141. As this Assembly knows, the response of South Africa to our firm rejection of its apartheid and bantustan policies was to close the south-eastern borders of Lesotho. My country deeply appreciated the reply of the United
Nations system to that irresponsible action. Security Council resolutions 402(1976) and 407(1977) were sources of great solace to the Basotho people. We were gratified by the deep appreciation that the missions sent to Lesotho by the Secretary-General displayed in their reports. To all the countries and organizations which contributed to the recommendations of the report in document S/12315 I wish, on behalf of the Lesotho Government, to pay a special tribute. Naturally, we still hope that the amount outstanding, which has still not been pledged, will be made available to enable us to resist the unfair pressures that are continuously being applied against Lesotho by Pretoria. For our part and as a matter of principle, we pledge to continue our policy of resistance to being a party to the bantustan fraud.

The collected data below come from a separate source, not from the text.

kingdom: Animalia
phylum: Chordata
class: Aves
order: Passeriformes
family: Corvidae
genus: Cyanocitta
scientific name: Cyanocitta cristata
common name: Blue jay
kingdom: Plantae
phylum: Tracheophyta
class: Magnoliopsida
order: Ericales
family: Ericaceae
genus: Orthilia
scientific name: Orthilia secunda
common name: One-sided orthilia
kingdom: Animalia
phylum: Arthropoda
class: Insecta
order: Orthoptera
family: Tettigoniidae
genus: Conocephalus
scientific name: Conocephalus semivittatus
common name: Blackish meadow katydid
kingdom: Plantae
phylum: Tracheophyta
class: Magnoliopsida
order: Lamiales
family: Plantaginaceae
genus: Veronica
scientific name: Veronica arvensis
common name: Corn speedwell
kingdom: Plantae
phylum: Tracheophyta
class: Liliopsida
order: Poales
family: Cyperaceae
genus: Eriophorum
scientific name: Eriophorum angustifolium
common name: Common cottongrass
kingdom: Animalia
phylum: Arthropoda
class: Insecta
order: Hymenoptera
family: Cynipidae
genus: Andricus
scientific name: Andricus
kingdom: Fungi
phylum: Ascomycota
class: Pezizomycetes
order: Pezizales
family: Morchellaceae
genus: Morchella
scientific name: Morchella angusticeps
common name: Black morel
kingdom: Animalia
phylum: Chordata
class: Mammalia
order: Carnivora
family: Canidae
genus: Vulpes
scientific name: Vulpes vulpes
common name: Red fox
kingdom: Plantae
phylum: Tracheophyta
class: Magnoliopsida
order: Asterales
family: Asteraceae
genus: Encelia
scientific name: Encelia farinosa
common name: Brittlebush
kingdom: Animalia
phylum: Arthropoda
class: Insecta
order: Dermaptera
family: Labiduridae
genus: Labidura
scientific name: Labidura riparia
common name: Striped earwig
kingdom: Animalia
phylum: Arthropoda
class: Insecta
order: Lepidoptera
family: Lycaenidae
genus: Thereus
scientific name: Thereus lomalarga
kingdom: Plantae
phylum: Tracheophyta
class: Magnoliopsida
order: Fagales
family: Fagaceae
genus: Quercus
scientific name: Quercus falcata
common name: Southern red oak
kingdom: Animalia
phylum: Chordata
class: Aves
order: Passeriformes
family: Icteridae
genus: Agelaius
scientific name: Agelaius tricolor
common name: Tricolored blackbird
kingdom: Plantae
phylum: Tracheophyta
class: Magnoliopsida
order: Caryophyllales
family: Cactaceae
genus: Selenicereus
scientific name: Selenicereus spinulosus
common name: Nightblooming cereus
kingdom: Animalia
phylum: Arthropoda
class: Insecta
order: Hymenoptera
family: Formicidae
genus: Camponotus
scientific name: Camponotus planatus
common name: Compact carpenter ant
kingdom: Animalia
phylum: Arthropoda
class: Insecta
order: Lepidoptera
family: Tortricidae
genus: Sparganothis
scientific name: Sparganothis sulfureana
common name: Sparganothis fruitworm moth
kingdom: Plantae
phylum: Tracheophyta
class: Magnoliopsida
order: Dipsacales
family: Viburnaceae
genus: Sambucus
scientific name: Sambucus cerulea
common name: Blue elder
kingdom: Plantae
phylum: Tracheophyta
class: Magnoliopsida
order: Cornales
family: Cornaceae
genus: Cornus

142. Today we are host to over 700 black children from South Africa; that is part of our tradition and custom. We have always provided succour to those fleeing from injustice and persecution. Accommodating those children in Lesotho has inevitably led to special demands on our resources. We appreciate the help that we continue to receive from friendly Governments in this task of ensuring that those children can continue their education and live in circumstances in which their youth and dignity are respected.
143. The international community has a right to know that, even though the refugee community is safe in Lesotho, Pretoria has embarked on a policy of harassment against the people of Lesotho and the refugee community. It has stepped up its espionage activities in Lesotho to such a level that my Government is now left with no option but to respond with firm action.
144. I shall not dwell on the various harsh aspects of apartheid. My delegation has instructions to discuss them in depth in the relevant committees.
145. However, I should like to end with a vision of a southern Africa that this Organization must help to create and a vision of man that as we approach the end of the twentieth century we should strive to realize on this planet. In southern Africa, a region rich in natural and human resources,-we should strive to banish, for ever the myth of racial antagonism and achieve the promise of racial harmony; the promise that will give expression to the truth that no man, no race, no nation, no Government has a right to tamper with what God has bequeathed to us—our common humanity—for man and his condition. Let us make ignorance, disease, hunger and-poverty features of a bygone age and create, conditions for man to develop his abilities to the fullest.